I was at the dealership to get a oil, lube, & filter done and some extra vehicle maintanence and in the maintance counter there was a Betta in a small lidded jar about the size of your fist.  Little fish hardly could flutter the fins. I didn't say anything then but next time I'm around to have the car checked out for something and if I see that there I'll mention something. The amount of water in there was about one of those regular small during sale Betta cups with about half a cup more of water in there.

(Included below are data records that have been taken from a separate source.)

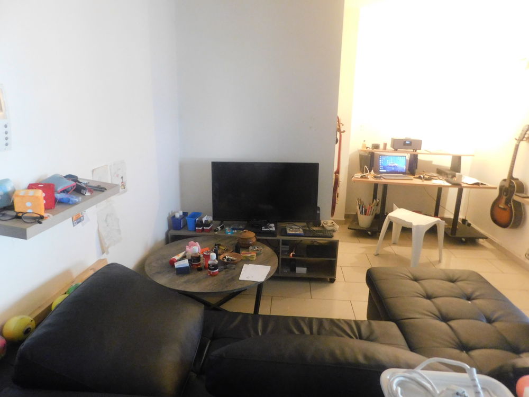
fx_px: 351
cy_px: 198
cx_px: 264
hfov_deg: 73.9
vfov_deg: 58.9
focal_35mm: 23
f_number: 3
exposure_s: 1/8
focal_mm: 4
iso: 800
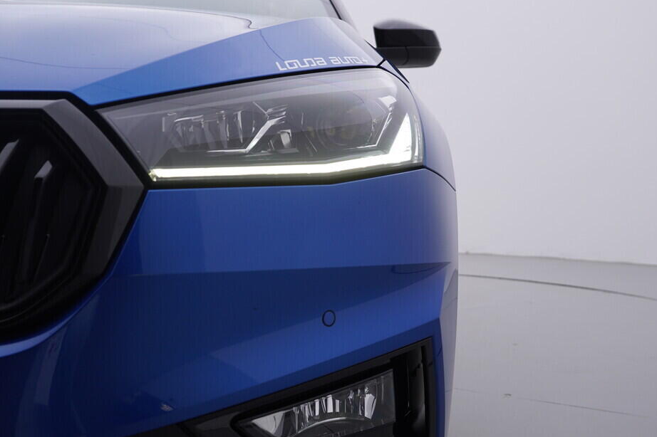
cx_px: 296
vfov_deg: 33.4
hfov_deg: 48.4
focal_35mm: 40
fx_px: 730
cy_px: 238
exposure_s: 1/100
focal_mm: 24
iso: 125
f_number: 4.5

If anyone else uses this dealership we need to say something and see if theyll upgrade it to 1-2.5gal tank. Their computer monitors like 1 ft away from the Betta so light/air or filter powering should not be an issue. Hell all all the bright light in there could power a small solar panel if they wanted to keep that fish self contained.


----------



## bigfishy (Jun 19, 2009)

HEY!What's that over there???

Shove the betta into the pocket and walk away


----------



## AquaNeko (Jul 26, 2009)

bigfishy said:


> HEY!What's that over there???
> 
> Shove the betta into the pocket and walk away


Yah after they already have your data called up already and car locked in. Good plan. LOL.. What could possiblely go wrong then?


----------